Opened 16 years ago
Closed 10 years ago
#11111 closed Bug (wontfix)
Python 2.7 WSGIRequest should not make PATH_INFO and SCRIPT_NAME unicode
Reported by: | mgood | Owned by: | nobody |
---|---|---|---|
Component: | HTTP handling | Version: | 1.0 |
Severity: | Normal | Keywords: | |
Cc: | Graham.Dumpleton@…, Malcolm Tredinnick, cmawebsite@… | Triage Stage: | Accepted |
Has patch: | yes | Needs documentation: | no |
Needs tests: | yes | Patch needs improvement: | no |
Easy pickings: | no | UI/UX: | no |
Description
The WSGI spec requires the standard environment values to be str
, not unicode
types, but the WSGIRequest object updates the environ (via self.META which is a reference), setting PATH_INFO and SCRIPT_NAME to unicode objects. These unicode values led to some issues with WebTest which checks to ensure that the environ only contains str
values.
Attachments (1)
Change History (14)
follow-up: 2 comment:1 by , 16 years ago
Cc: | added |
---|
comment:2 by , 16 years ago
Replying to grahamd:
FWIW, it looks like that WSGI for Python 3.0, if specification is ever actually updated, will have WSGI environment variables be unicode, ie., Python 3.0 strings and not byte strings, which would have been the proper equivalent to Python 2.X strings.
Yes, but only by decoding as "latin-1" which means it's still 1 character per byte. Django could re-decode these values as utf-8, but it would not be valid to put them into the WSGI environ as such since they could contain code points above \uFF which can not be encoded as latin-1.

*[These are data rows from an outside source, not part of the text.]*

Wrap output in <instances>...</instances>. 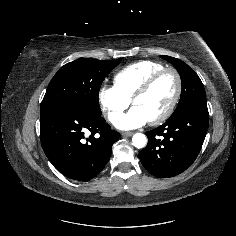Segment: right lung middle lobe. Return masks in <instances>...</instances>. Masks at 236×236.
Wrapping results in <instances>:
<instances>
[{
	"label": "right lung middle lobe",
	"mask_w": 236,
	"mask_h": 236,
	"mask_svg": "<svg viewBox=\"0 0 236 236\" xmlns=\"http://www.w3.org/2000/svg\"><path fill=\"white\" fill-rule=\"evenodd\" d=\"M120 62L121 58L114 61L81 58L65 64L50 81L40 113L56 106L71 105L101 115L98 101L100 86Z\"/></svg>",
	"instance_id": "right-lung-middle-lobe-1"
}]
</instances>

Here's a demonstration of the reported problem:
>>> from django.core.handlers import wsgi >>> path = '\xc3\xbc' >>> print path.decode('utf-8') ü >>> environ = {'REQUEST_METHOD': 'GET', 'PATH_INFO': path} >>> req = wsgi.WSGIRequest(environ) >>> environ['PATH_INFO'] u'\xfc' >>> path == environ['PATH_INFO'] __main__:1: UnicodeWarning: Unicode equal comparison failed to convert both arguments to Unicode - interpreting them as being unequal False
comment:3 by , 16 years ago
Component: | Uncategorized → HTTP handling |
---|
comment:4 by , 16 years ago
Graham, you're more than qualified to promote this from an unreviewed ticket - at least to a Design Decision if you don't want to make the call ;)
comment:5 by , 16 years ago
I don't use Django or even know much about Django code internals, so I wouldn't like to be saying it is okay or not. In other words, I might be able to comment on WSGI and web hosting mechanisms, but far from being qualified to comment about Django itself. :-)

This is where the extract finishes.